A internação compulsória de usuários de drogas em situação de rua é urgente e necessária
A decisão do prefeito Eduardo Paes de tentar internar compulsoriamente os usuários de drogas suscitou um efervescente debate em setores intelectuais próximos à esquerda. Numa capciosa inversão dialética da realidade, alegam violação dos direitos humanos e higienismo social.
Diferentemente das alegações, Paes não pretende fazer a retirada indiscriminada de pessoas em situação de rua. Determinou apenas a internação dos notórios dependentes que, a exemplo do que ocorre no Centro de São Paulo, transformaram determinadas regiões da cidade em território livre para a prática de crimes.
Nesses locais, o intenso consumo de crack e quejandos, à luz do dia, emoldura um quadro de lamentável e profunda degradação humana. Contemplar a situação a partir de um debate acadêmico, com posições quase sempre inconclusivas dada a complexidade do tema, resulta em inadmissível desídia do poder público – omissão com capacidade de agravar a violação dos direitos humanos.
Não se falou em retirá-los com tiro, porrada e bomba pela polícia. Mas, sim, através da atuação de médicos e assistentes sociais, cuidadosamente preparados para a tarefa. A alegação de que saúde é direito e não obrigação é uma forma deplorável de contribuir para a manutenção do status quo – à espera onírica da geração de empregos aos borbotões e, da consequente, ascensão social desta parcela de excluídos. Mais do que compaixão, eles precisam de atenção imediata e efetiva. Não podem continuar ao relento, desassistidos, objetos apenas da ação policial como tem ocorrido. Não permitir a mudança de paradigma no encaminhamento do problema seria condená-los exclusivamente à truculência policial. Maior violação de direitos humanos não poderia haver.
Os adictos de nossas cracolândias não podem permanecer apenas como protagonistas de um certo niilismo sociológico que aprisiona parcela da esquerda brasileira, fazendo-a condenar todos os caminhos de ação objetiva neste terreno. Não há sequer uma tese propositiva destes setores. Resumem-se a tratar o problema com admoestações de uma suposta e discutível violação dos direitos humanos.
Embora não represente nem de longe a posição destes segmentos sociais, a postura ajuda a alimentar a narrativa absolutamente distorcida, da direita, de que a esquerda se alimenta da desgraça e da pobreza da sociedade. E distancia cada vez mais seus adeptos dos setores médios do eleitorado.
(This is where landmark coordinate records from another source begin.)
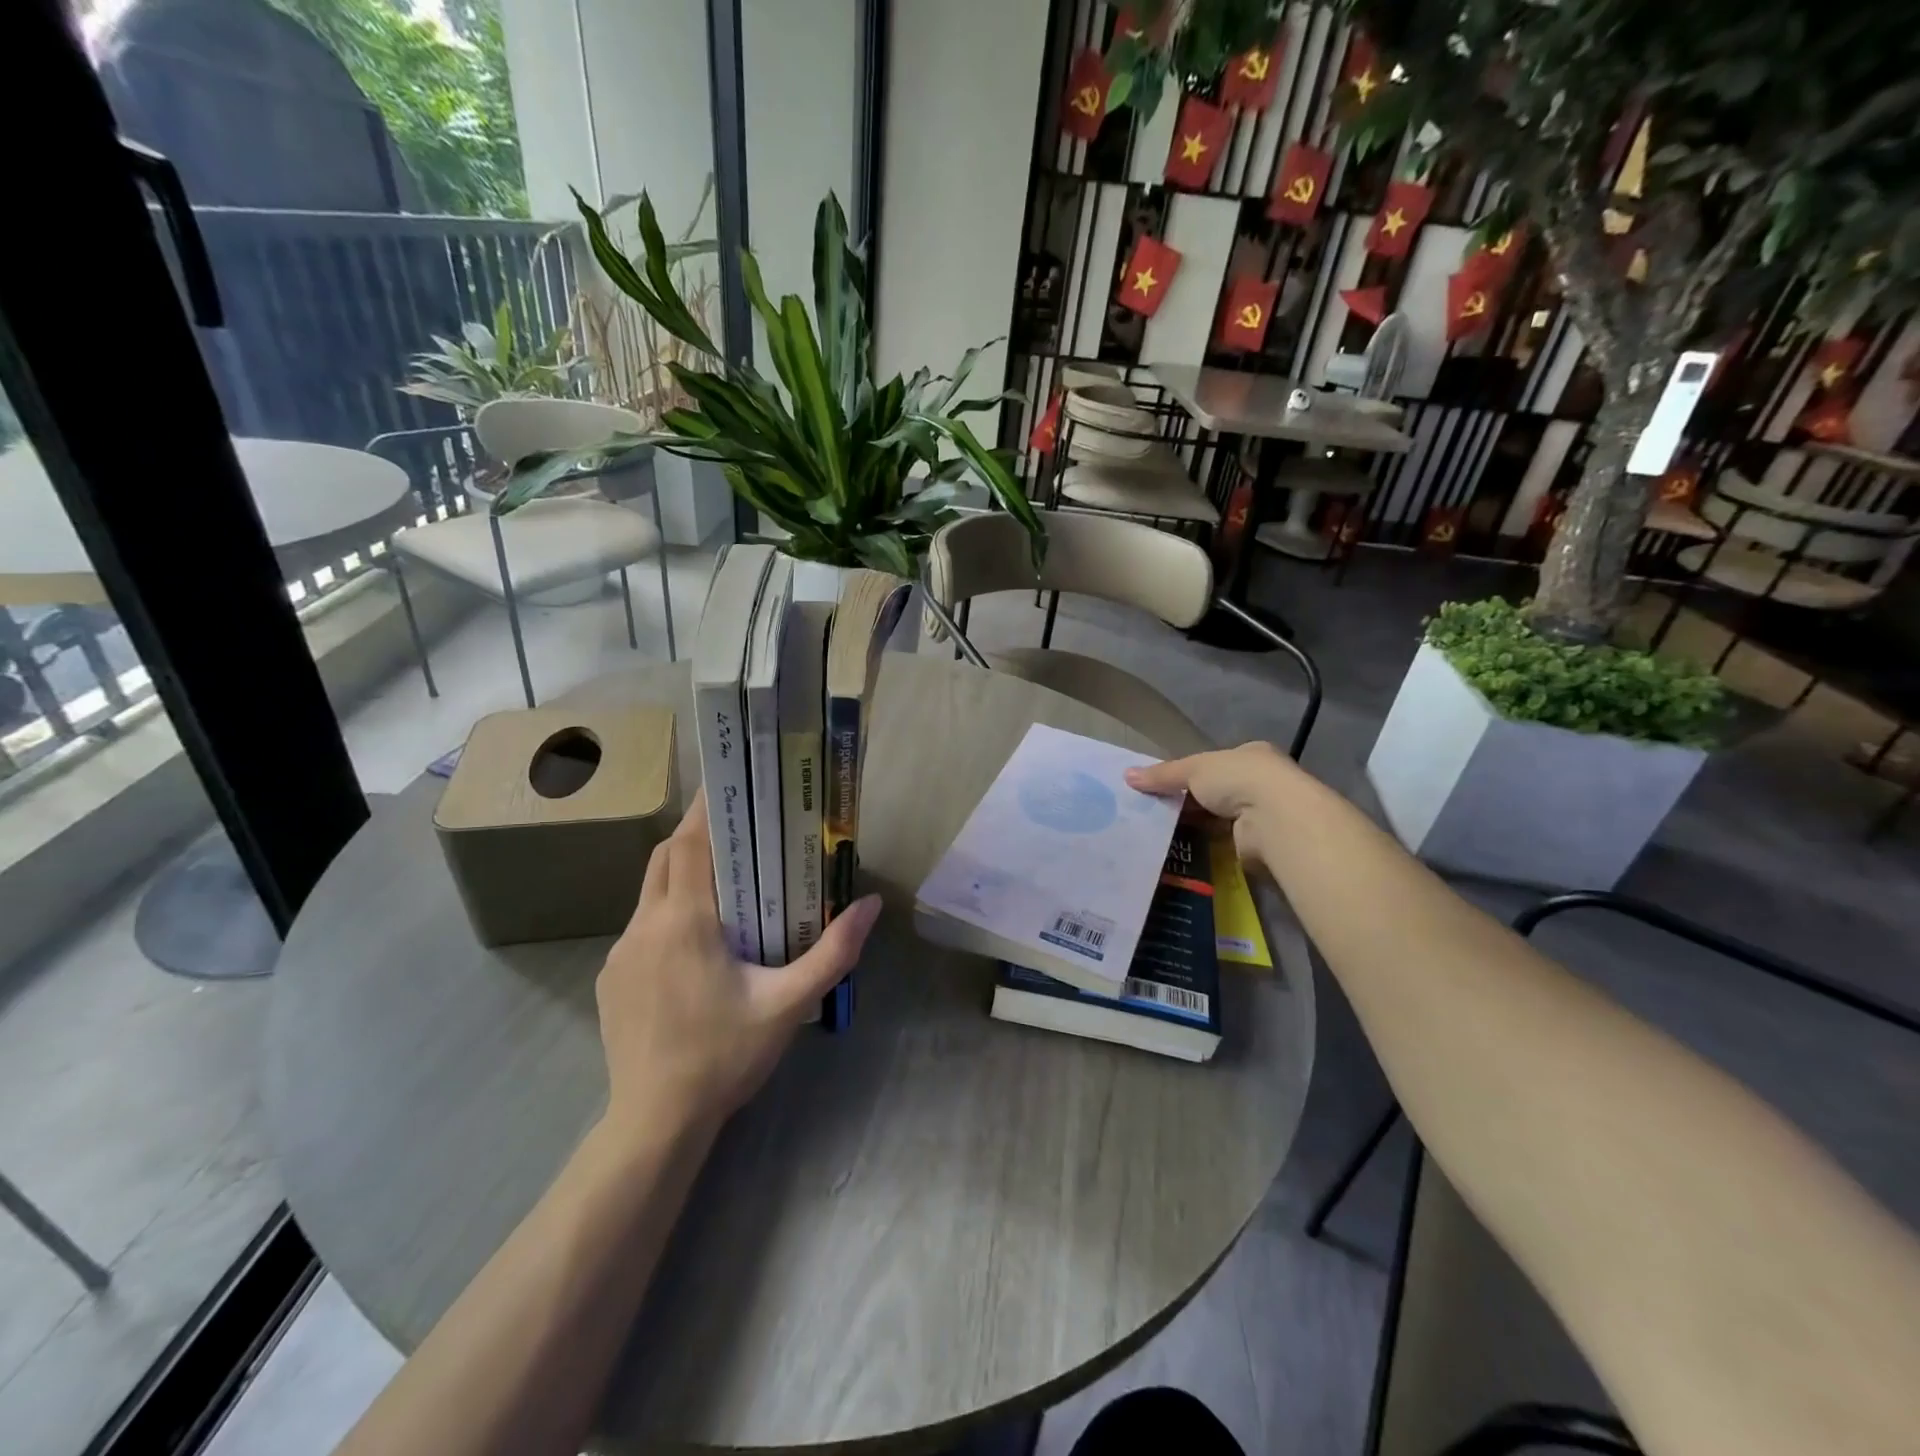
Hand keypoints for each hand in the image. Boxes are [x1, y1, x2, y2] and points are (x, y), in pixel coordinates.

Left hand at [595, 792, 881, 1136]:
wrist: (656, 1122)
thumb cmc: (725, 1055)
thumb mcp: (789, 1004)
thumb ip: (833, 952)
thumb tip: (870, 905)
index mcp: (685, 922)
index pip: (690, 844)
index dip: (707, 810)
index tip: (730, 786)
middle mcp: (644, 926)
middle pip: (664, 857)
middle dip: (696, 834)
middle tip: (737, 829)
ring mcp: (620, 952)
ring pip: (649, 890)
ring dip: (680, 873)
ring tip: (722, 882)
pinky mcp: (610, 978)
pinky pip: (640, 925)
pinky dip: (665, 911)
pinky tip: (694, 943)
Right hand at [1125, 742, 1298, 870]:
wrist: (1275, 819)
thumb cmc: (1238, 779)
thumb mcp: (1193, 768)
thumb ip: (1162, 774)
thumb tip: (1126, 775)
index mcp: (1251, 756)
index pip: (1216, 764)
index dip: (1189, 774)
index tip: (1163, 787)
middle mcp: (1261, 783)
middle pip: (1216, 793)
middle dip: (1189, 803)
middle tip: (1154, 813)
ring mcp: (1262, 816)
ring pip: (1219, 820)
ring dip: (1196, 828)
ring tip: (1159, 835)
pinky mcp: (1259, 845)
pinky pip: (1223, 845)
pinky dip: (1204, 848)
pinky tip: (1180, 852)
Cabe ao Ministério Público fazer o acompanhamento das abordagens, evitando excessos que poderiam descaracterizar a pretensão original do prefeito. No universo de pessoas em situação de rua, há trabalhadores que residem em bairros distantes; desempregados e outros vulneráveis que necessitam de abrigo com atenção social primária. A estes, devem ser oferecidos hotéis ou dormitórios populares com ajuda humanitária para reinseri-los no mercado de trabalho.
Aos adictos, que lamentavelmente já não possuem capacidade de discernimento, mergulhados no consumo obsessivo de drogas, não há outro caminho a não ser interna-los compulsoriamente. Exigir-lhes ponderação, equilíbrio para decidir se querem ou não retomar à vida normal, livres da compulsão pelas drogas, seria, aí sim, profundamente desumano. Com cuidado, zelo e abordagem profissional, ao contrário do que alegam os críticos, a ação poderá se converter numa demonstração inequívoca de apreço aos direitos humanos.
Retirar usuários das ruas não é o mesmo que amontoá-los em depósitos humanos com único propósito de profilaxia social em ruas e praças. Isto, por óbvio, seria inadmissível. Espera-se uma ação social profunda, consistente, com atenção médica efetiva, de modo a recuperá-los.
A esquerda não pode permanecer aprisionada a teses e dogmas ultrapassados que a afastaram de parcela expressiva da sociedade brasileira. A forma inconclusiva de abordagem deste tema, em meio a um debate ideológico estéril, impede qualquer ação imediata à espera talvez de um mundo mais justo.
A inação decorrente deste debate sem fim e, repito, inconclusivo, nos condena a apenas contemplar a degradação humana de parcelas cada vez mais expressivas da sociedade. Neste terreno é preciso mais pragmatismo e ação. Como disse Karl Marx: “Os filósofos limitam-se a interpretar o mundo de diversas formas; o que importa é modificá-lo.”